Pets that visit nursing homes or live there with a resident can be a benefit to all, but administrators also need to consider possible risks like injuries and illness and develop policies to avoid them, researchers say.
In a survey of nursing homes in Ohio, nearly all the facilities allowed pets of all kinds to visit, but they rarely had policies or protocols to protect the residents as well as the animals, the study team reports in Journal of Gerontological Nursing.
“Pets are an incredibly important part of people’s lives, and when people move into nursing homes, they may want to have that companionship still,” said lead author Dr. Jason Stull, an assistant professor of veterinary medicine at The Ohio State University in Columbus.
“When pets visit, it can relieve stress and anxiety and promote activities such as walking and caring for animals,” Stull said in a telephone interview. “The hard part, though, is understanding the health risks that also come with animals.”
The researchers surveyed 95 administrators from nursing homes across Ohio to understand which types of nursing homes allowed pets, the extent of animal visitation, whether any pets were owned by the staff or the facility itself, and whether there were policies in place to address risks.
They found that 99 per cent of the responding nursing homes permitted visiting or resident animals, including dogs, cats, birds, fish, reptiles and amphibians, miniature horses, rodents such as hamsters and rats and farm animals such as goats and pigs.
Of facilities that had animals on the premises within the past 12 months, nearly all said animals had visited a specific resident, 71 per cent had socialization programs involving animals and 59 per cent had physical therapy programs involving animals.
Nursing home administrators noted the physical, social and emotional benefits that patients experienced, mentioning that residents seemed happier and calmer with staff after spending time with animals.
Although 93 per cent of facilities reported having an animal policy, most of these policies had gaps regarding the health and safety concerns such as infections or diseases that pets may carry. Most policies designated caregivers for the animals and had vaccination requirements. Most policies also excluded animals that recently had diarrhea, vomited or appeared sick.
Less than half of the nursing homes had policies regarding hand hygiene, procedures for injuries such as animal bites or staff training around pets. One facility reported a cat had been mistreated during a visit, yet no facilities reported an infection linked to animal visits.
“It seemed like many facilities didn’t discuss whether some animals were the best fit to meet the needs of the residents,” Stull said. “That’s a missed opportunity for education about disease risks and health concerns.”
Some species, particularly amphibians or reptiles, may carry and shed bacteria such as salmonella, which could cause infections in those who don’t have strong immune systems.

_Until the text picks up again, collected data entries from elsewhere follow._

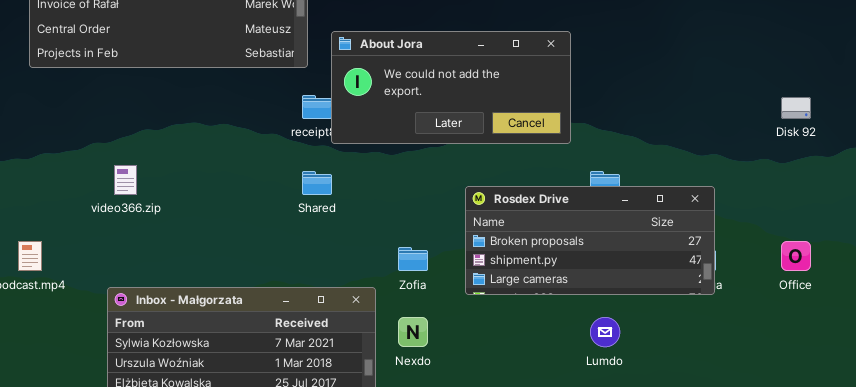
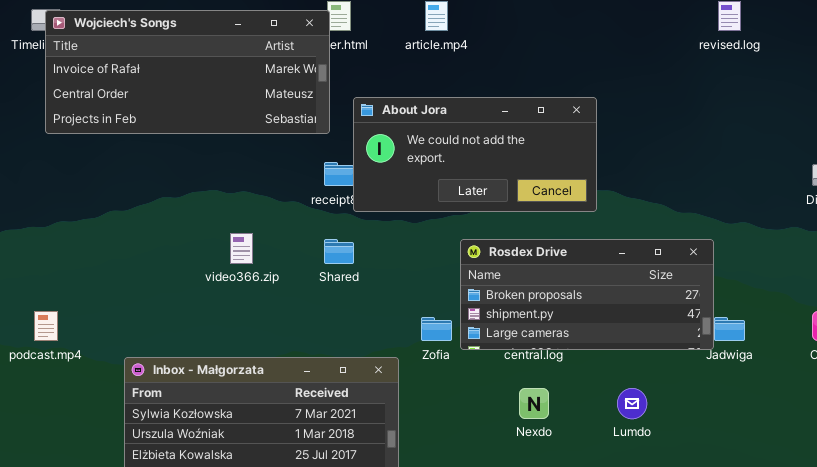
video366.zip: [114,165,137,195] -> [230,233,253,264], moved
Rosdex Drive: [465,186,715,295] -> [460,239,714,350], moved
Nexdo: [398,317,428,347] -> [519,388,549,419], moved

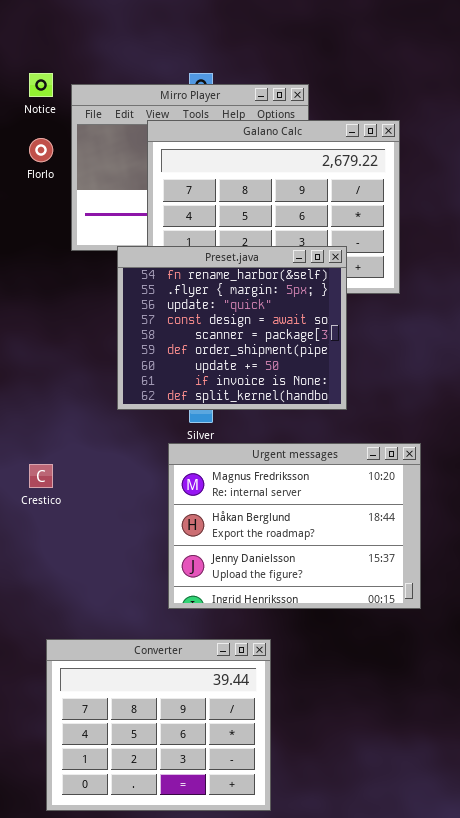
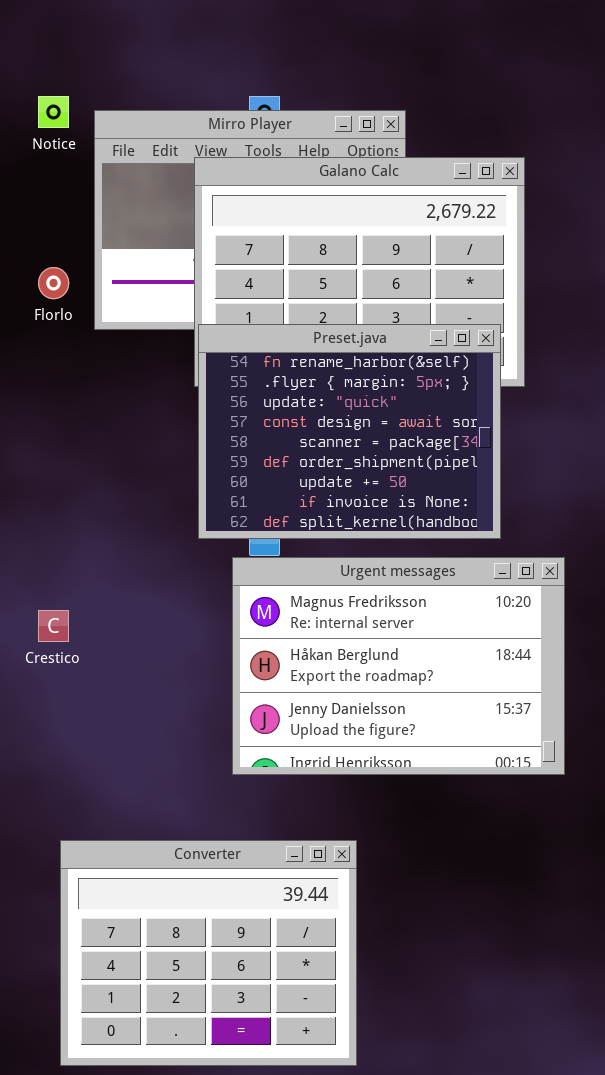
Florlo: [29,138,53,162] -> [38,267,69,299], moved
Preset.java: [117,246,347,410] -> [198,324,501,539], moved
Urgent messages: [168,443,421,609] -> [232,557,565,775], moved

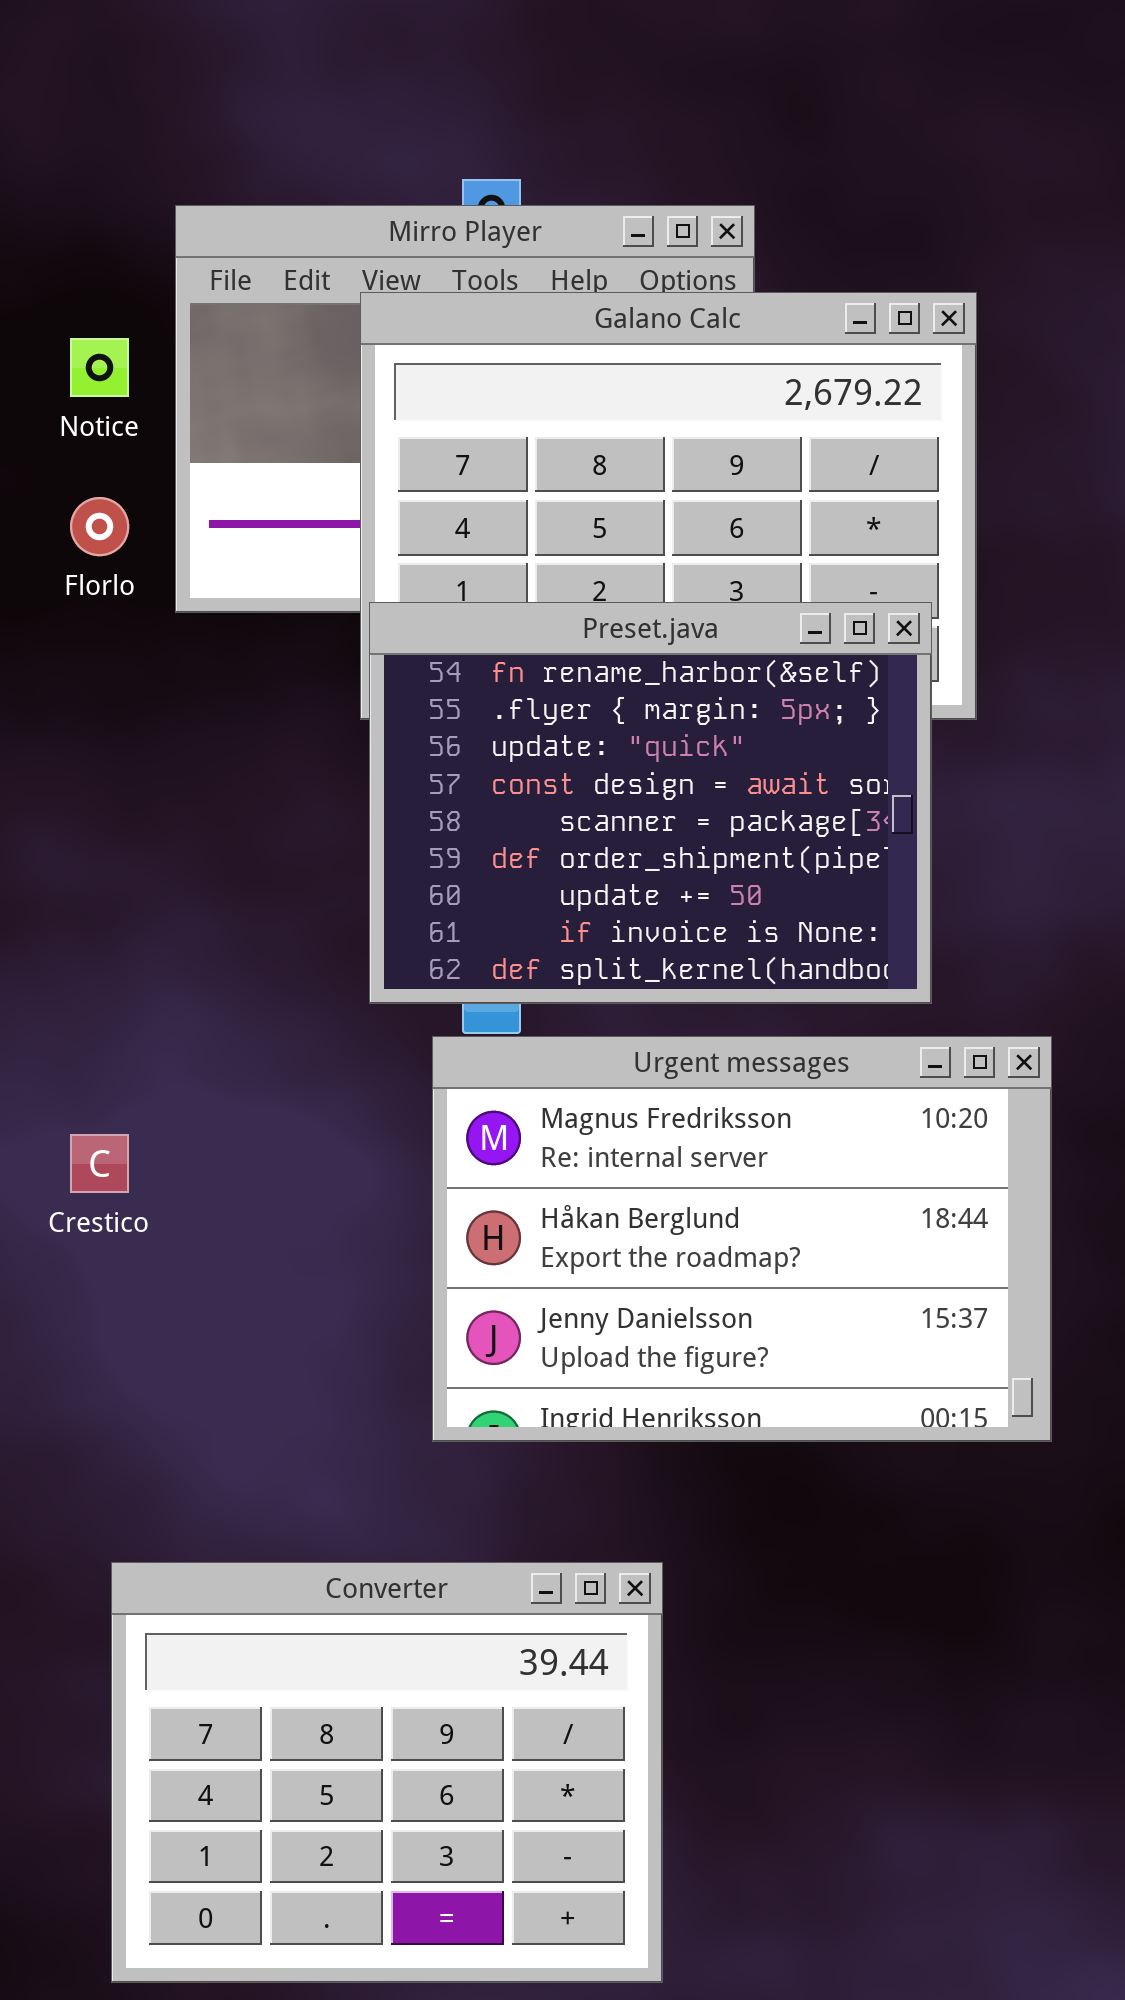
Notice: [38,96,69,128] -> [70,338,129,397], moved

“Many facilities were proud of the way they included animals, such as having turtle races on the floor,” Stull said. “That’s a great way to engage residents, but the disease risk could be higher.”
Stull and colleagues created a brochure (bit.ly/2qpHLrH) to help facilities keep residents safe while enjoying pets.
Future studies should also analyze the ways that certain categories of animals - such as service animals, therapy animals and emotional support animals - can best help nursing home residents. Each role may require a different set of regulations, said Dr. Deborah Linder of the Cummings School of Veterinary Medicine at Tufts University in Boston, who wasn’t involved in the study.
“Human-animal interaction can be such a positive experience, but it has to be done carefully so it does not turn negative,” Linder said in an email. “There are organizations that do an excellent job encouraging animal handlers to consider ‘both ends of the leash,’ such that everyone can have a safe and enjoyable interaction.”
With patients who are cognitively or physically impaired, in particular, staff may need to take extra precautions in ensuring animal interactions are safe. In some assisted living facilities, for instance, stuffed animals and robotic pets may be healthier, safer and provide the same emotional benefits, said Dr. Evan Cherniack, director of geriatrics at the Veterans Affairs Medical Center in Miami, who wasn’t involved in the study.
“These patients may not be capable of interacting with a real animal,” Cherniack said in a telephone interview. “But these options may give them the same benefits without the risks.”